(Source extract)
The first disbursement to Greece was on March 20. Disbursements are paid quarterly and no sooner, which effectively means that June 20 is the earliest next disbursement due date. Greece was originally supposed to receive 74 billion in the first tranche,(Page 56 on the document), it received 7.5 billion. Someone needed to put the decimal point one place to the right.
We know Greece is insolvent and it raided University accounts held at the Bank of Greece to effect the March bond swap. We know the bond swap offer (450 million Euro) for issue XS0147393861 was rejected and is payable on May 15 (6 Weeks to go). Somehow it has to pay this before the next tranche.
Of the 7.4 billion it received in the first tranche a Greek government official stated that "Greece would use this money to pay 4.66 billion euros to the European Central Bank and other eurozone national central banks for the capital amount of a three-year bond that expired yesterday".
(End Source extract)
(Supplied data)
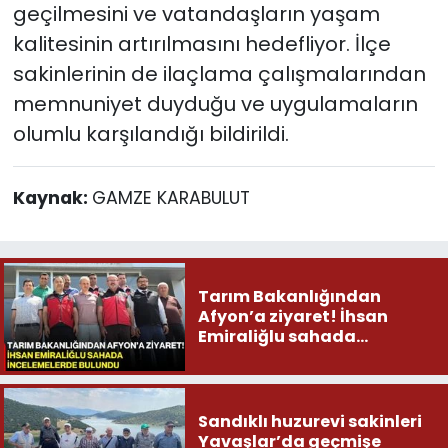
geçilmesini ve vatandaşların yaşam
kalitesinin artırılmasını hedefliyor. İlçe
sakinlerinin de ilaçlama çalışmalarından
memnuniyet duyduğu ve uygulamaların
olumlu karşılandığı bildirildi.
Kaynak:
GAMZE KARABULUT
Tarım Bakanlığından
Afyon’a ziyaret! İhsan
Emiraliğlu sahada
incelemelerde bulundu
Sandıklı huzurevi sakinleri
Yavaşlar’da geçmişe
(End Supplied data)
(Supplied data)
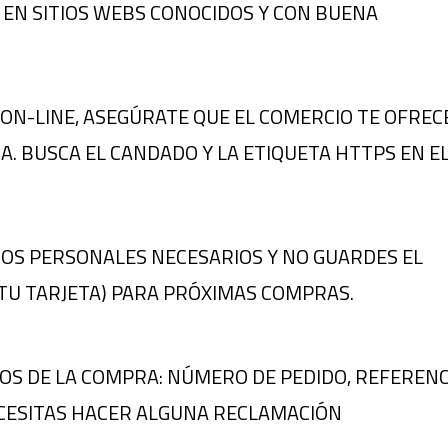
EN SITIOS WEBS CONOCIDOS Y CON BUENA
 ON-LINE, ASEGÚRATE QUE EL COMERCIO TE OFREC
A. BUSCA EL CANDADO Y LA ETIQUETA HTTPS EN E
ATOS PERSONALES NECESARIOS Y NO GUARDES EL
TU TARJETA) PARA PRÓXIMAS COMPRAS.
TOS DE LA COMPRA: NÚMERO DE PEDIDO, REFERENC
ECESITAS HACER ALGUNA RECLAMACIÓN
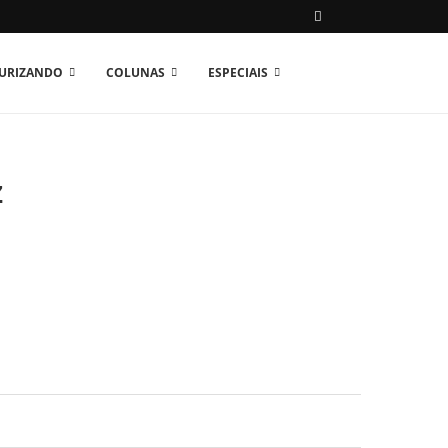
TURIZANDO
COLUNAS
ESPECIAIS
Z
(End Supplied data)
• [Apply what you read]:
[1] Using the text on Greece's bailout disbursements, answer the following:
(a) On what date was the first disbursement to Greece made?
(b) What was the amount of the rejected bond swap offer for issue XS0147393861, and on what date is that issue payable?
(c) According to the Greek government official quoted, how much would Greece pay to the European Central Bank and other eurozone national central banks?
[2] Carry on the text about Greece's bailout disbursements, starting after its final sentence.

• [Responses for each task]:
[1]
(a) March 20.
(b) 450 million euros, payable on May 15.
(c) 4.66 billion euros.

[2]
This leaves 2.74 billion over 3 months to survive with. Even if you believe the 1% deficit for 2012 forecast (complete nonsense on page 99) Greece is in arrears 1.25 billion per month. This consumes entirely the remaining distributed money from the EU & IMF. Plus there is 5.2 billion Euros of Treasury bills due in April and May.
Greece 26-Week T-Bills
Greece 13-Week T-Bills
Below is my favorite line from the document.
However, the disbursements to Greece by the EFSF and the IMF will still be conditional on compliance with conditionality.
Why even bother?
Regards
Brett
March Bond Swap
Greece did manage to make the March bond swap but only by raiding University accounts held at the Bank of Greece. I was aware of this but have not commented on it yet. Now is as good a time as any.
The Slog covered this on March 26 in EXCLUSIVE: GREEK GOVERNMENT ROBBED PUBLIC INSTITUTIONS TO COMPLETE BOND SWAP
The illegally denied default of Greece entered a dramatic new phase this afternoon with the revelation by mainstream Greek public health website Health News that, shortly before midnight on March 8th – the eve of Greece’s psi completion on Friday March 9th – on average 70% of public utility funds in various large, interest-bearing accounts at the Bank of Greece were raided. These included most of the State’s regional hospital budgets, various universities and (it is alleged) at least one utility company.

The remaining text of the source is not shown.